This Day In History: The Iran and Iraq War Begins (1980)

This Day In History: The Iran and Iraq War Begins (1980)

Ed - September 22, 2016

On this day in history, Iraq invaded Iran. There was a long-standing territorial dispute between Iran and Iraq. Iran was the biggest regional power and had the backing of the United States. However, in 1978-1979 there was series of demonstrations that led to the fall of the Shah of Iran and to his eventual exile. The Iranian Revolution greatly weakened the Iranian army and air force. Baghdad saw that there was an opportunity for it to take some territory from Iran. The Iraqi army had been supplied with the best Soviet and French equipment and the country had a modern air force and the country’s leadership were confident of success.

As the Iranian Revolution unfolded, there was another historic event happening in neighboring Iraq. Saddam Hussein a former terrorist had become President. He had been the defacto leader for many years as he controlled the elderly President from behind the scenes. Saddam was to make himself a tyrant and he saw a great opportunity to make Iraq the greatest power in the Middle East by invading Iran. On this day in history, the Iraqi army without warning invaded Iranian territory. They initially caught the Iranians off-guard and they penetrated several dozen miles into Iran.

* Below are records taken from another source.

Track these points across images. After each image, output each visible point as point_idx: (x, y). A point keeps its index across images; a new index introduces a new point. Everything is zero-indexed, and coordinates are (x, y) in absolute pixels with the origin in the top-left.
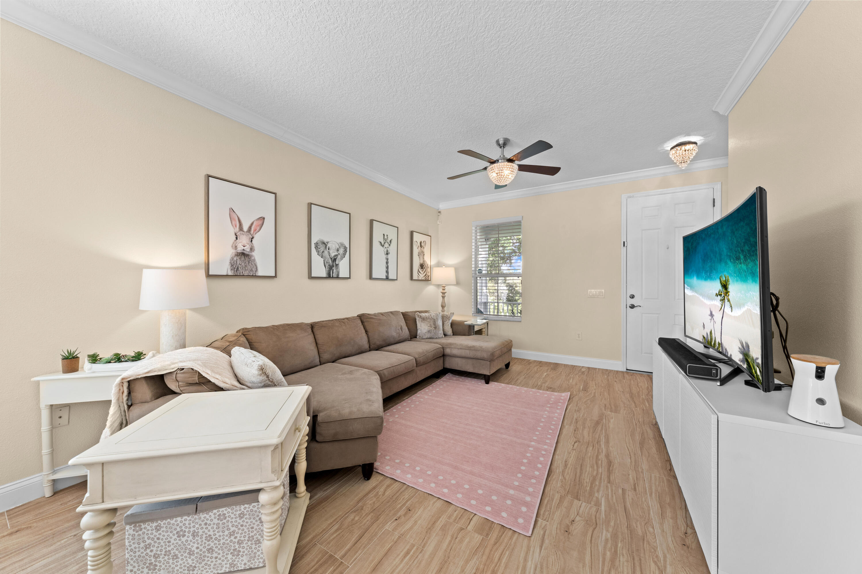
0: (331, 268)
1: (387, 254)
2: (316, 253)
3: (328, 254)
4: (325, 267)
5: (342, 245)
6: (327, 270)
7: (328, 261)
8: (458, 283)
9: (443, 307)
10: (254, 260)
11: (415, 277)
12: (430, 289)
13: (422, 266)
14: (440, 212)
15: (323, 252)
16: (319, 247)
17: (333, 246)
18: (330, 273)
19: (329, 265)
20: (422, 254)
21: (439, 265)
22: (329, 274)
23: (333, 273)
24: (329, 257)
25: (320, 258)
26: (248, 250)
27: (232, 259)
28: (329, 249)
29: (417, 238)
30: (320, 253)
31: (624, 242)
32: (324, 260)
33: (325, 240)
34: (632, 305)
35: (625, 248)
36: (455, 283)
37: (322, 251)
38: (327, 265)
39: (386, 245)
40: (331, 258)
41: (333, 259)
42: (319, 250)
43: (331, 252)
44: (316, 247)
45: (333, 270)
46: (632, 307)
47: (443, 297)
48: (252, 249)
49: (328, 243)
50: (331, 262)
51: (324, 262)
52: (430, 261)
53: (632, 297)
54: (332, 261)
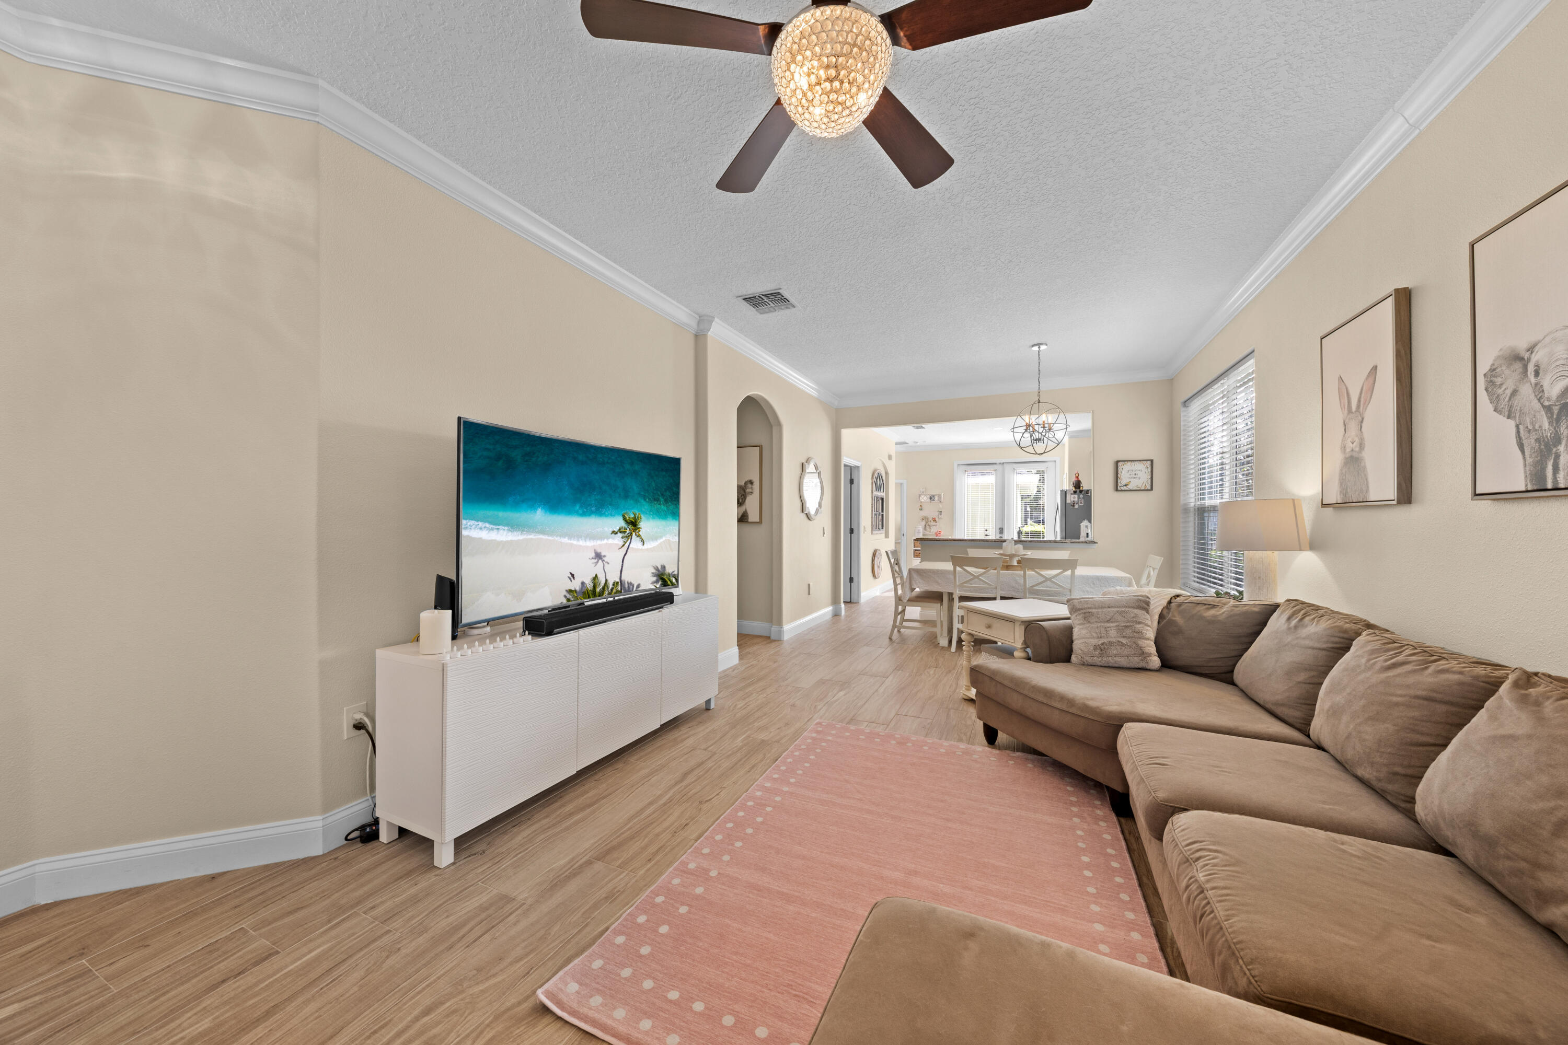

The focus of the invasion was Iran’s oil-producing province of Khuzestan, which had a large Arab population, some of whom were sympathetic to their fellow Arabs, the Iraqis. Iraqi air force attacked Iranian airplanes as they were on the ground and its tanks drove across the border. It is estimated that over 200,000 troops were involved in the invasion.

This Day In History: The Iran and Iraq War Begins (1980)
Destroyed Iraqi tank

After initial advances, the Iraqi offense came to a halt, the Iranian defended their land with great bravery and the Iraqi army was not able to secure any major urban centers. The war began to resemble the Western Front in WW I and both sides suffered appalling casualties. Chemical weapons were first used by Iraq in the early years of the war and became a feature of the fighting, despite, them being outlawed by international law. The Iranians often used mass infantry attacks to repulse the Iraqis. It soon became clear to the government in Baghdad that they had mad a bad miscalculation and that Iran was a more formidable enemy that they had expected. The country was inspired by the Revolution to fight back against the Iraqis. Saddam was able to secure support from many other Arab countries and also support from the Soviet Union. His army was smaller than Iran’s but it had superior weapons. Iran was not able to secure sophisticated weapons because of the sanctions imposed on it because of the American Embassy Hostage Crisis.

The Iranians despite being poorly equipped managed to gradually push the invaders back. In 1982, Iraq voluntarily withdrew from captured Iranian territory and sought a peace agreement, but the government in Tehran then firmly controlled by the Ayatollah Khomeini continued fighting. The war was to drag on for another six years and only ended in 1988. It is estimated that some 500,000 people died in this war.